The arguments of `onFlashLoan` are expected to reflect the conditions of the flash loan, but cannot be trusted unconditionally. They can be divided in two groups, that require different checks before they can be trusted to be genuine.
0. No arguments can be assumed to be genuine without some kind of verification. `initiator`, `token` and `amount` refer to a past transaction that might not have happened if the caller of `onFlashLoan` decides to lie. `fee` might be false or calculated incorrectly. `data` might have been manipulated by the caller.
1. To trust that the value of `initiator`, `token`, `amount` and `fee` are genuine a reasonable pattern is to verify that the `onFlashLoan` caller is in a whitelist of verified flash lenders. Since often the caller of `flashLoan` will also be receiving the `onFlashLoan` callback this will be trivial. In all other cases flash lenders will need to be approved if the arguments in `onFlashLoan` are to be trusted.
2. To trust that the value of `data` is genuine, in addition to the check in point 1, it is recommended to verify that the `initiator` belongs to a group of trusted addresses. Trusting the `lender` and the `initiator` is enough to trust that the contents of `data` are genuine.
Any `receiver` that includes in `onFlashLoan` the approval for the `lender` to take the `amount + fee` needs to be combined with a mechanism to verify that the initiator is trusted.
If an unsuspecting contract with a non-reverting fallback function, or an EOA, would approve a `lender` implementing ERC3156, and not immediately use the approval, and if the `lender` would not verify the return value of `onFlashLoan`, then the unsuspecting contract or EOA could be drained of funds up to their allowance or balance limit. This would be executed by an `initiator` calling `flashLoan` on the victim. The flash loan would be executed and repaid, plus any fees, which would be accumulated by the `lender`. For this reason, it is important that the `lender` implements the specification in full and reverts if `onFlashLoan` doesn't return the keccak256 hash for "ERC3156FlashBorrower.onFlashLoan".
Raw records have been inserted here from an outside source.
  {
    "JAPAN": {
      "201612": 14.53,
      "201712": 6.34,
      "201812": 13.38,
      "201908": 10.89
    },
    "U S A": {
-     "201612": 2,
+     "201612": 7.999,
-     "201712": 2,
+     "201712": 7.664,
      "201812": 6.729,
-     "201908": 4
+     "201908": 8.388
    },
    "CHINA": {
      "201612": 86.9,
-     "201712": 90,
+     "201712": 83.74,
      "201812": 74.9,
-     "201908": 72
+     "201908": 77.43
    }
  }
The typical quantum of tokens involved in flash mint transactions will give rise to new innovative attack vectors.
#### Example 1 - interest rate attack
If there exists a lending protocol that offers stable interests rates, but it does not have floor/ceiling rate limits and it does not rebalance the fixed rate based on flash-induced liquidity changes, then it could be susceptible to the following scenario:
The key takeaway being the obvious need to implement a flat floor/ceiling rate limit and to rebalance the rate based on short term liquidity changes.
#### Example 2 - arithmetic overflow and underflow
If the flash mint provider does not place any limits on the amount of flash mintable tokens in a transaction, then anyone can flash mint 2^256-1 amount of tokens.
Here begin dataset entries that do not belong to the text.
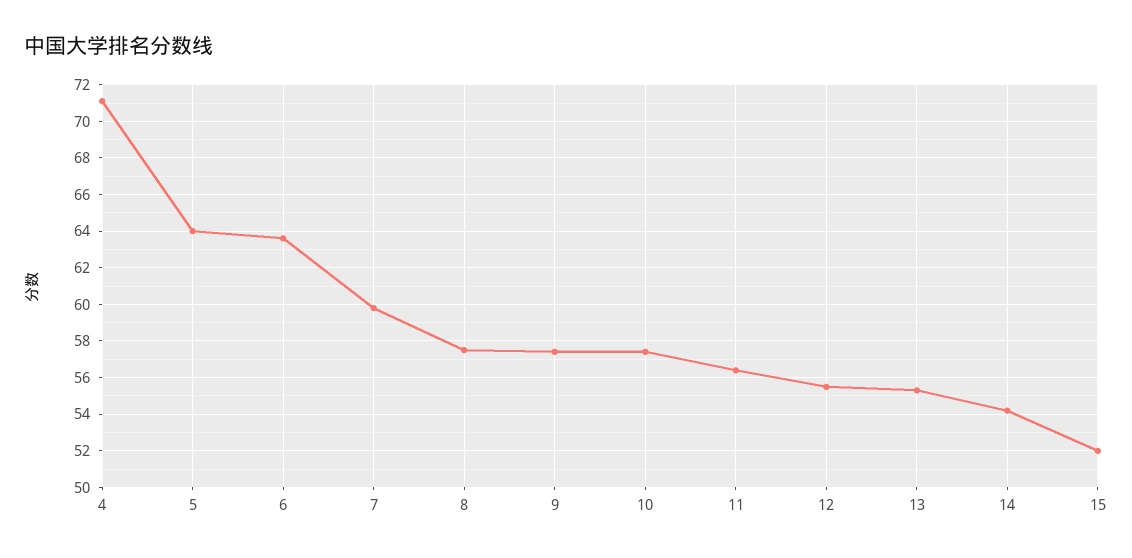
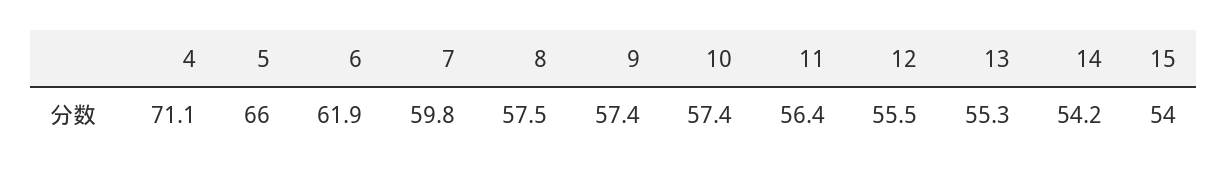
  {
    "4": 71.1,
-   "5": 64,
+   "5": 66,
-   "6": 63.5,
+   "6": 61.9,
    "7": 59.8,
    "8": 57.5,
    "9": 57.4,
    "10": 57.4,
    "11": 56.4,
    "12": 55.5,
    "13": 55.3,
    "14": 54.2,
-   "15": 52
+   "15": 54
  }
The protocols on the receiving end of the flash mints will need to ensure their contracts can handle this, either by using a compiler that embeds overflow protection in the smart contract bytecode, or by setting explicit checks.
Assume a smart contract that flash lends its native token. The same smart contract borrows from a third party when users burn the native token. This pattern would be used to aggregate in the smart contract the collateralized debt of several users into a single account in the third party. The flash mint could be used to cause the lender to borrow to its limit, and then pushing interest rates in the underlying lender, liquidate the flash lender:
1. Flash mint from `lender` a very large amount of FOO.
2. Redeem FOO for BAR, causing `lender` to borrow from `underwriter` all the way to its borrowing limit.
3. Trigger a debt rate increase in `underwriter`, making `lender` undercollateralized.